Doch der skizzierte Erfolgsmix für die Londoner Börse sieht nicht nachhaltig aus. Die Energie- und Rohstoffpreise könnten ihren Höhepunkt überschritten haben, die Zinsen werden angesichts des schwachen Wachstums eher stagnieren, und die Abwertung des Pfunds – nun, Währungsabwertungen mögen hilfreich sein, zeugen aber nicht von einer starken Wirtschaft. Die zieht tendenziell Kapital an und lässt Währungen aufwerten.

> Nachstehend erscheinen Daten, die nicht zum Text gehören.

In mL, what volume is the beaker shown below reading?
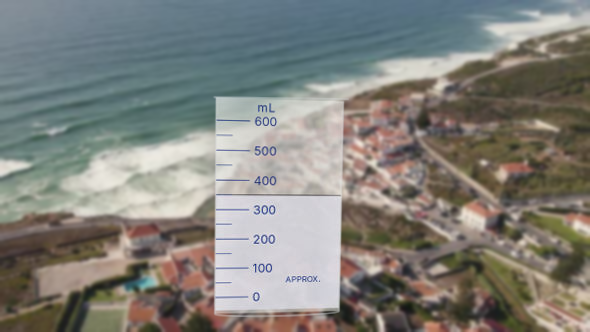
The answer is 350 mL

Was dennoch für die Londoner Börse spricht, ist der Pragmatismus des britischen Premierministers Sunak. Sollte er ähnlich erfolgreich die Probleme anpacken, die Großbritannien belasten, wie er dies nun mit dem Abkommen mit der EU über die Handelsbeziehungen mit Nordirland getan hat, könnte die britische Wirtschaft ihr Comeback erleben und die Börse weiter anschieben. Zudem: Trotz Rekordhoch beim FTSE 100 sind viele im Index gelisteten Unternehmen nicht zu hoch bewertet. Mit Kurs-Gewinn-Verhältnissen (KGV) häufig im einstelligen Bereich und Dividendenrenditen zwischen zwei und vier Prozent bietet der britische Aktienmarkt durchaus Chancen. Mit einem ETF auf FTSE 100 können interessierte Anleger an dieser Entwicklung partizipieren.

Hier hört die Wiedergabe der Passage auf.